Die staatliche Gesundheit Österreich GmbH (GÖG) hält es für plausibel, dass mit dem Ende der Quarantäne ein die Testbereitschaft „drückender Faktor“ weggefallen sei und sich die Anzahl der Tests kurzfristig erhöhen könnte. Langfristig sehe man keine maßgebliche Erhöhung. Die Gründe: „Pandemiemüdigkeit“ und die relativ milde Omikron-Variante. Ein Blick auf internationale Beispiele zeige außerdem, so ein Sprecher, „dass die Anzahl der Testungen dem epidemiologischen Verlauf folgt und sich nicht an einer einzelnen Maßnahme orientiert“. Die Agentur für Gesundheit und Ernährungssicherheit (AGES), die im Übrigen dem Gesundheitsministerium untersteht, ist sich hinsichtlich der Prognosen zu einer erhöhten Testbereitschaft durch das Ende der Isolationspflicht sicher: Es lasse sich „keine seriöse Abschätzung“ treffen.

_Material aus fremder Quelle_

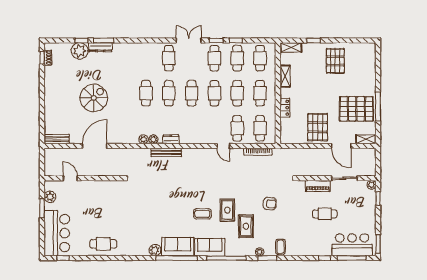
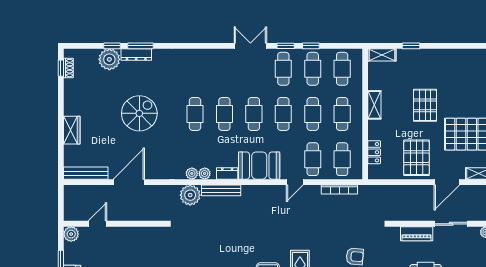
cafe table: (169, 58) -> (224, 69), removed
pallet: (335, 61) -> (425, 105), moved
shelving: (285, 76) -> (374, 105), moved
spiral stairs: (94, 98) -> (139, 113), moved
wardrobe: (50, 106) -> (72, 130), added
locker: (285, 108) -> (374, 152), moved
booth: (196, 133) -> (259, 166), added
bench: (57, 139) -> (86, 173), width x1.36
door: (223, 146) -> (295, 182), hinge flipped
door: (341, 146) -> (447, 182), hinge flipped
plant: (142, 156) -> (190, 195), added
door: (70, 178) -> (97, 224), hinge flipped
plant: (50, 197) -> (71, 234), moved

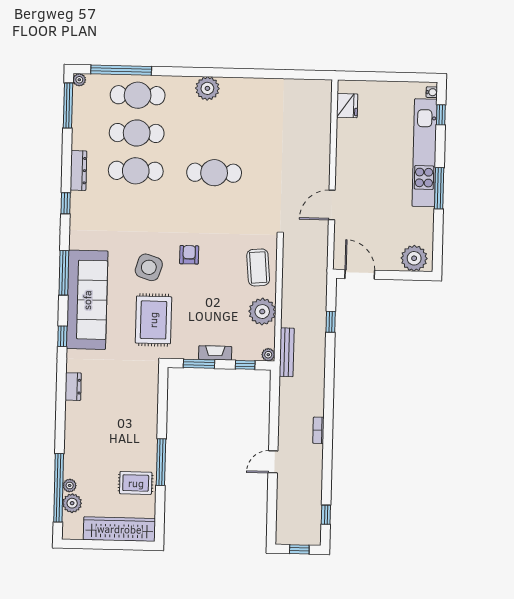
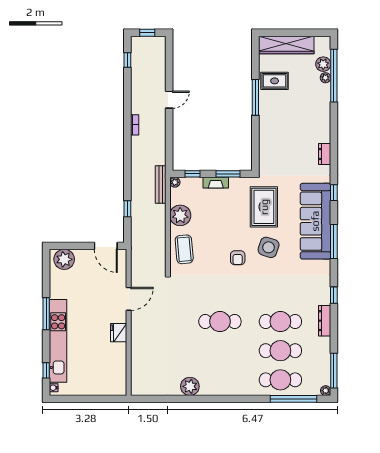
plant: (207, 88) -> (190, 386), moved
fridge: (347, 106) -> (119, 333), moved

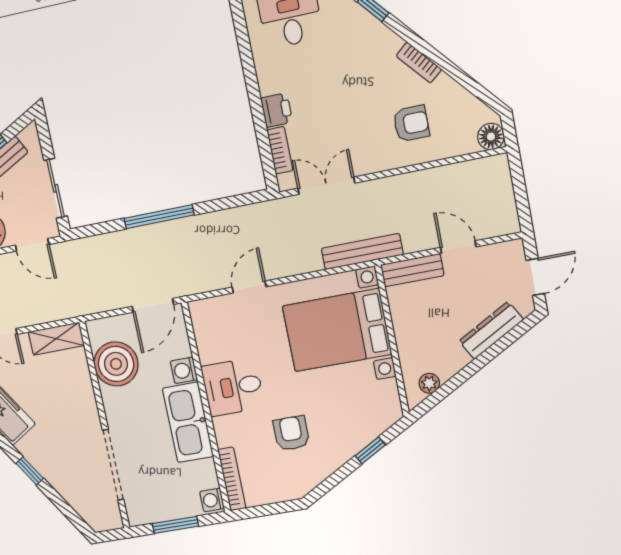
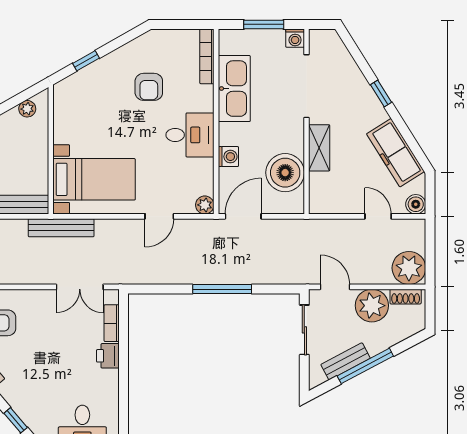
plant: (199, 310) -> (205, 205), added
bed with nightstands: (337, 330) -> (94, 179), width x0.73
shelving: (56, 339) -> (319, 148), moved, turned 90
kitchen sink: (188, 422) -> (234, 89), moved
washing machine: (212, 500) -> (295, 38), moved, turned 90

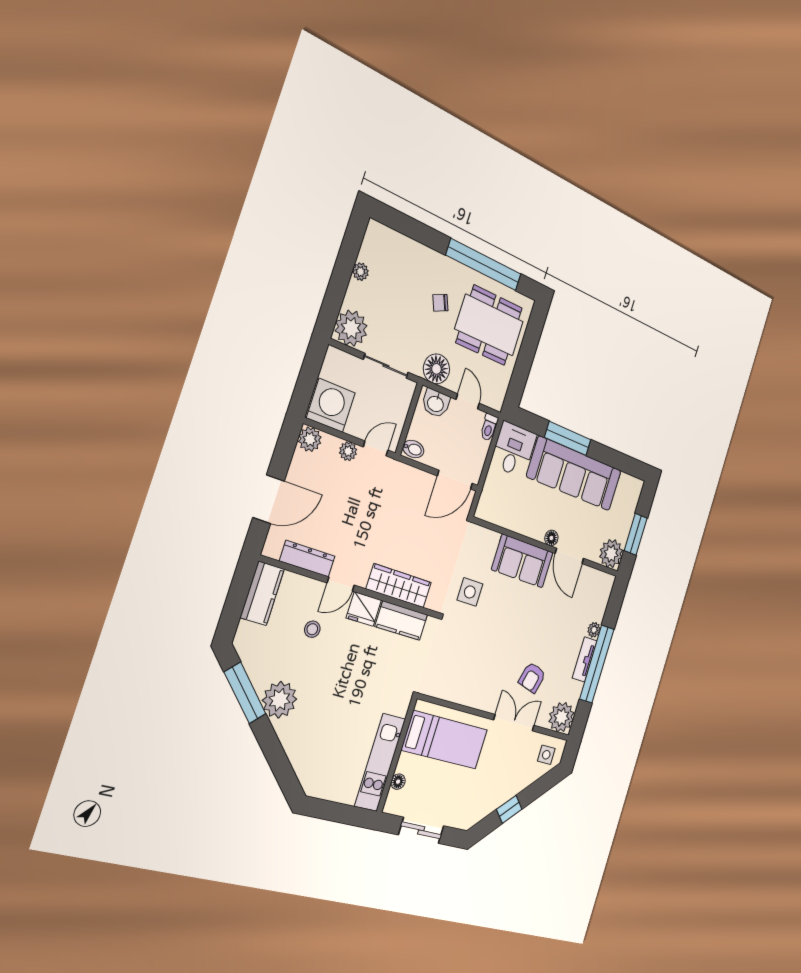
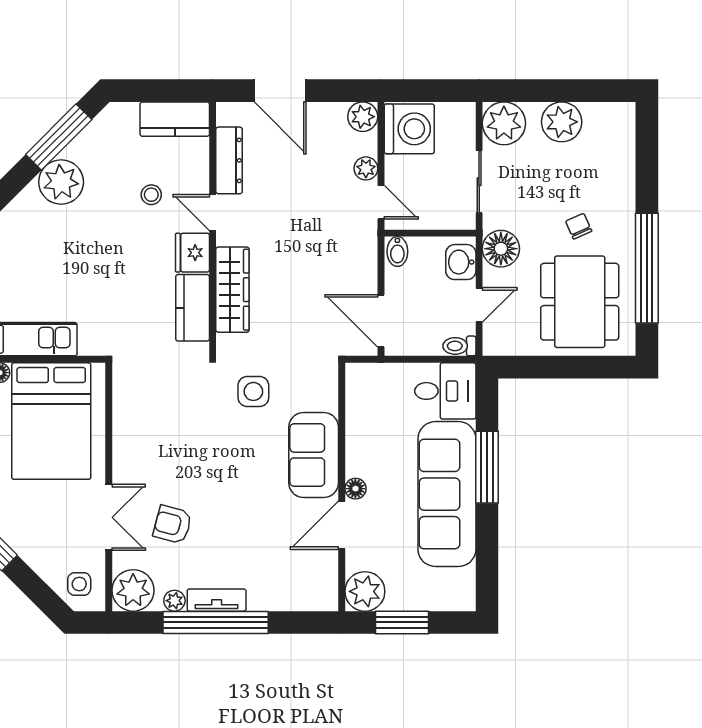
plant: (361, 272) -> (562, 122), width x1.87, depth x1.87
plant: (594, 630) -> (174, 601), moved
bed: (445, 740) -> (51, 421), width x1.50

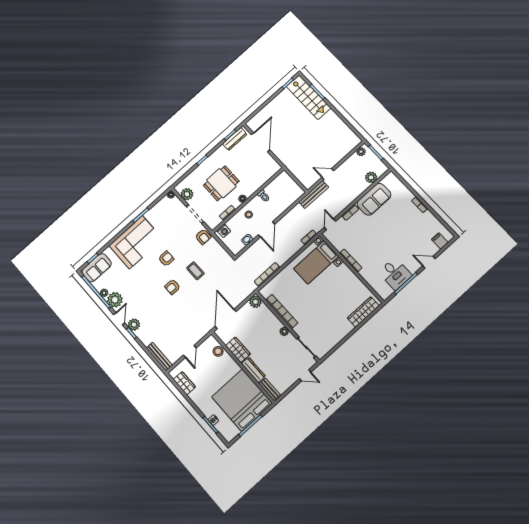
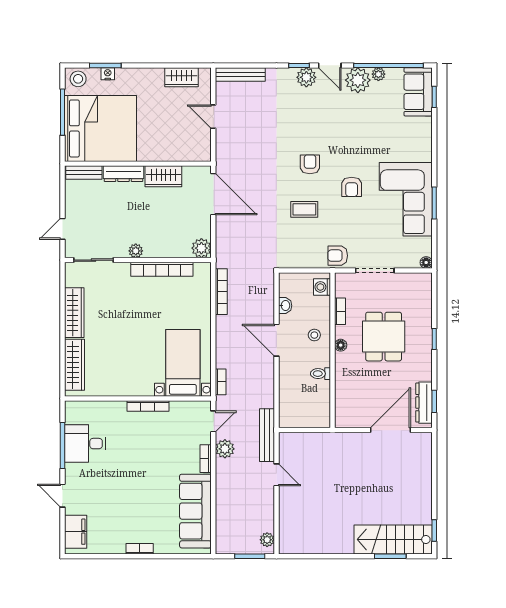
door: (261, 142) -> (391, 430), swing flipped
door: (328, 174) -> (276, 475), hinge flipped
plant: (371, 177) -> (225, 449), moved
plant: (187, 194) -> (409, 283), removed
sofa: (374, 199) -> (195, 511), width x1.36
door: (330, 224) -> (213, 421), hinge flipped
filing cabinet: (440, 241) -> (76, 532), width x2.00
corner sofa: (136, 242) -> (406, 199), moved
door: (429, 262) -> (63, 496), swing flipped
wardrobe: (339, 334) -> (74, 313), added
stool: (218, 351) -> (78, 79), moved

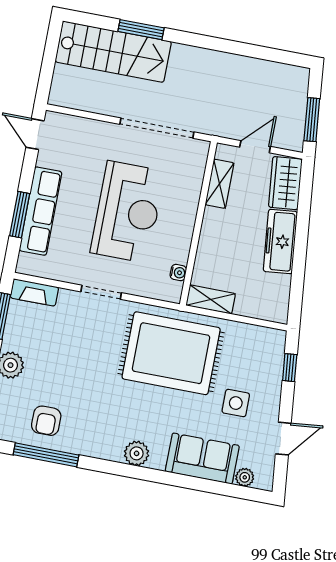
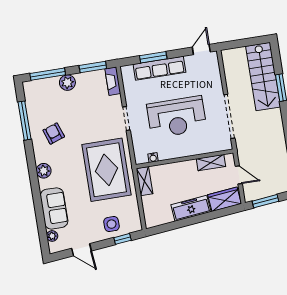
side table: (236, 403) -> (112, 224), moved
armchair: (46, 421) -> (54, 133), moved, turned 71

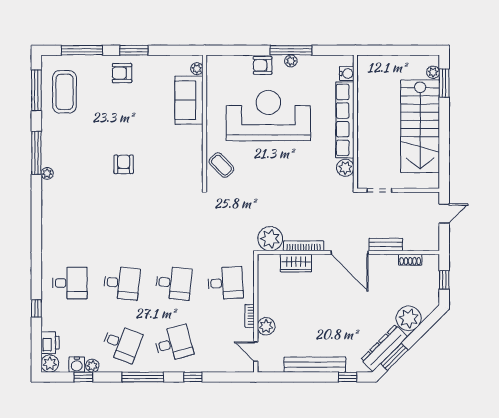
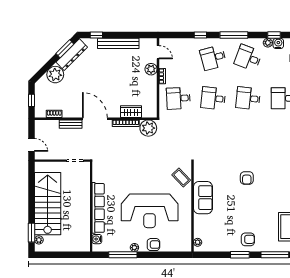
window: (291, 50) -> (123, 255), moved
sofa: (189, 100) -> (203, 198), moved
plant: (345, 168) -> (98, 176), removed
door: (444, 214) -> (31, 145), swing flipped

Keine Evidenz für Behauptung
Wie die Regierung dennoch darauf kommt? Vizekanzler und Gesundheitsministerium verweisen auf den Komplexitätsforscher Peter Klimek und den Epidemiologen Gerald Gartlehner. Beide hätten die gesunkene Testbereitschaft auch mit der Sorge vor einer drohenden Quarantäne in Verbindung gebracht. Auf profil-Anfrage erklärt Gartlehner, dass durch das Quarantäne-Ende zwar für viele Menschen ein Grund wegfalle, sich nicht testen zu lassen. Aber: „In Wirklichkeit kann man darüber nur spekulieren, denn es gibt in Österreich keine Studien zum Testverhalten.“ Auch Klimek stellt klar, dass nur Mutmaßungen angestellt werden könnten: „Ich kenne keine Evidenz, die besagt, dass das Quarantäne-Aus zu mehr oder weniger Tests führen wird.“
Fazit
Insgesamt ist die Aussage - das Ende der Isolationspflicht erhöhe die Testbereitschaft - daher als unbelegt einzustufen.